» Testo:
INTERVISTA
DI FRANCO DOMINICI A GAETANO ANZALONE
Gaetano
Anzalone adesso è lontano, lontanissimo dalla Roma:
non è
più andato allo stadio, non ha più visto una maglia
giallorossa.
«E'
la Roma - dice con un'amarezza velata, leggera e un
po' aristocratica -
che si è allontanata da me: nessuno mi ha più cercato,
chiamato;
come se io, otto anni presidente, non fossi mai
esistito».
Lo
hanno dimenticato dirigenti arroganti, gelosi, ingordi
di pubblicità,
ma non lo hanno certo dimenticato i romanisti: per
scambiare quattro chiacchiere,
è stato necessario rintanarsi, sfuggire ai tanti che
lo fermano.
Lo
salutano, gli esprimono simpatia. Anzalone è stato,
dice l'aneddotica,
il presidente buono, sempre commosso, alle prese con
un impegno troppo
grande per lui.
«Sono
stato un buon amministratore, ho lasciato una Roma
giovane, sana nel bilancio,
senza problemi.
Se
vi sembra poco, scusate. Però non ho vinto, e per
questo me ne sono
andato». Scorre, nel suo racconto, un filo di verità
gonfio,
caldo, emozionante.
«Io
ho preso la Roma da Marchini per 1 miliardo e 480
milioni, l’ho ceduta
a Viola per 1 miliardo e 600 milioni: con in più
Trigoria e un vivaio
giovanile forse unico in Italia; e con in mezzo otto
anni di svalutazione
galoppante: mi sembra di essere stato avveduto e
onesto, non ho tentato
speculazioni».
Come
è buffa, talvolta, la storia. Anzalone non ha vinto ma
il presidente
che ha vinto è stato uno solo, Dino Viola, ed ha vinto
proprio lavorando
sulla solida base della Roma che gli è stata quasi
regalata.

» Dati registrati:
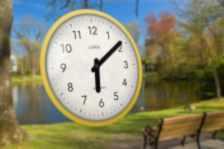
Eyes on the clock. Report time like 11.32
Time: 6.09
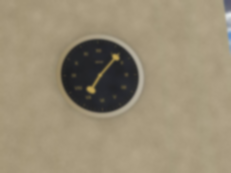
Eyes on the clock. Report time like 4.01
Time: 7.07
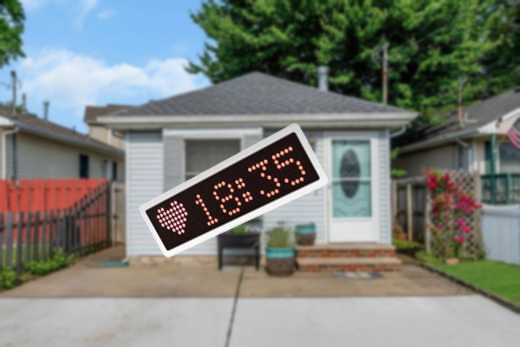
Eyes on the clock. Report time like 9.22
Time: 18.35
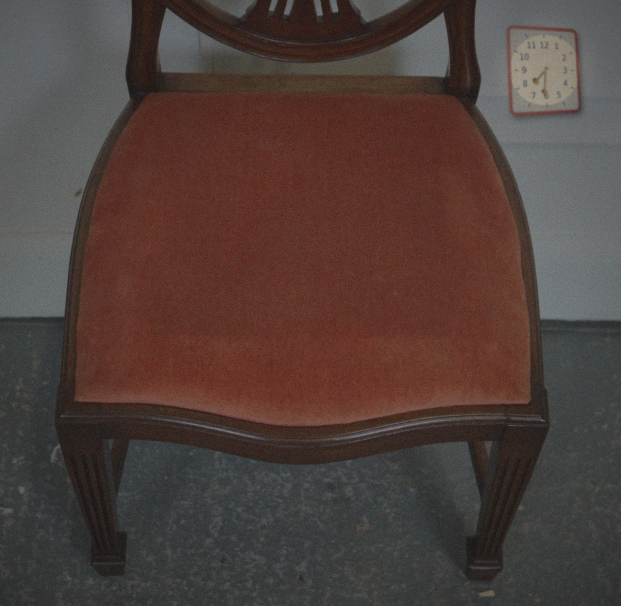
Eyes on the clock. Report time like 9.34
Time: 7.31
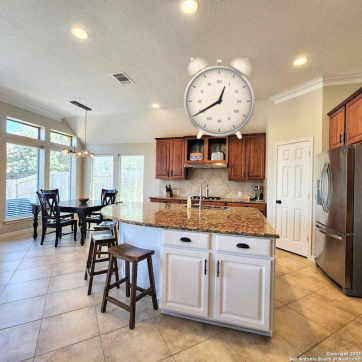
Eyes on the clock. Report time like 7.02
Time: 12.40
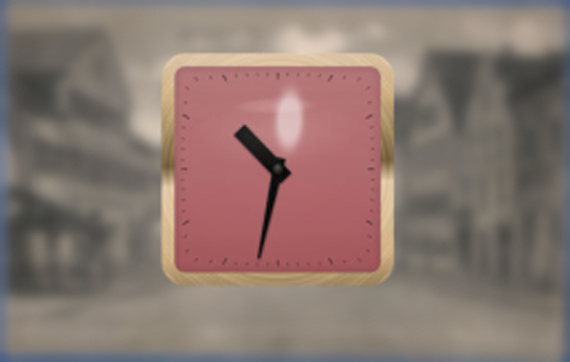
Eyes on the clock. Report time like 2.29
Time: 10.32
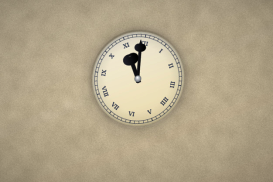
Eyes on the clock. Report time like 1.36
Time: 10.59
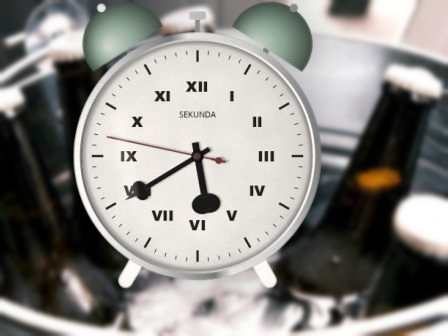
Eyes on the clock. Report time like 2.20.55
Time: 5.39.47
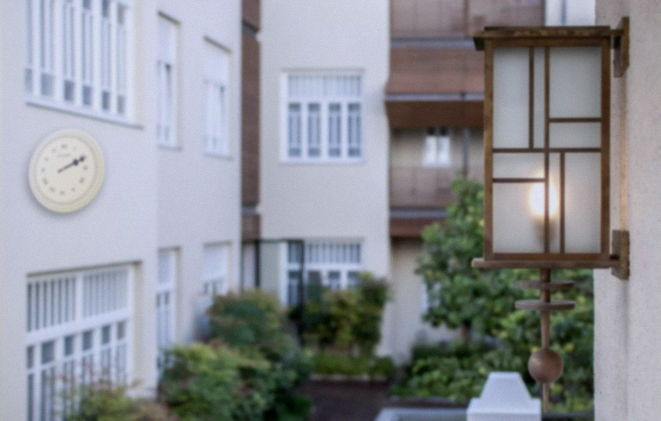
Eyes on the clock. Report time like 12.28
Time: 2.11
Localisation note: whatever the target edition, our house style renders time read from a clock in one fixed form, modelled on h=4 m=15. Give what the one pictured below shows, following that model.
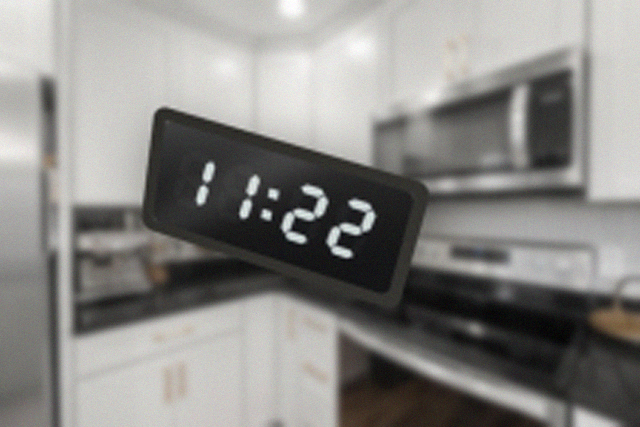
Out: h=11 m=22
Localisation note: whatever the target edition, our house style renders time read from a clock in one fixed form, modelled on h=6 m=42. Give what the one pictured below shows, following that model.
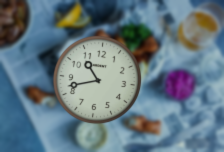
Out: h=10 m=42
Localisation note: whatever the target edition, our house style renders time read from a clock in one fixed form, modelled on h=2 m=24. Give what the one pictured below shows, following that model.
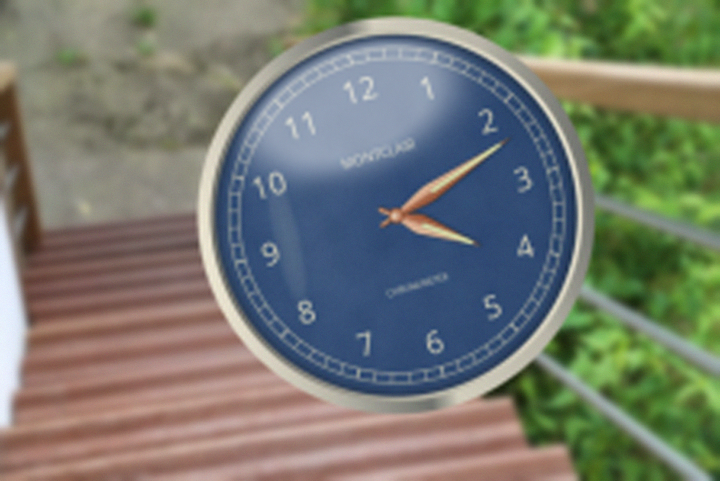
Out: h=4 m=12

» Esercizio: Scrivi tutte le persone che l'intervista ad Anzalone chiama per nome o per cognome.

» Risposta: Franco Dominici, Gaetano Anzalone, Marchini, Dino Viola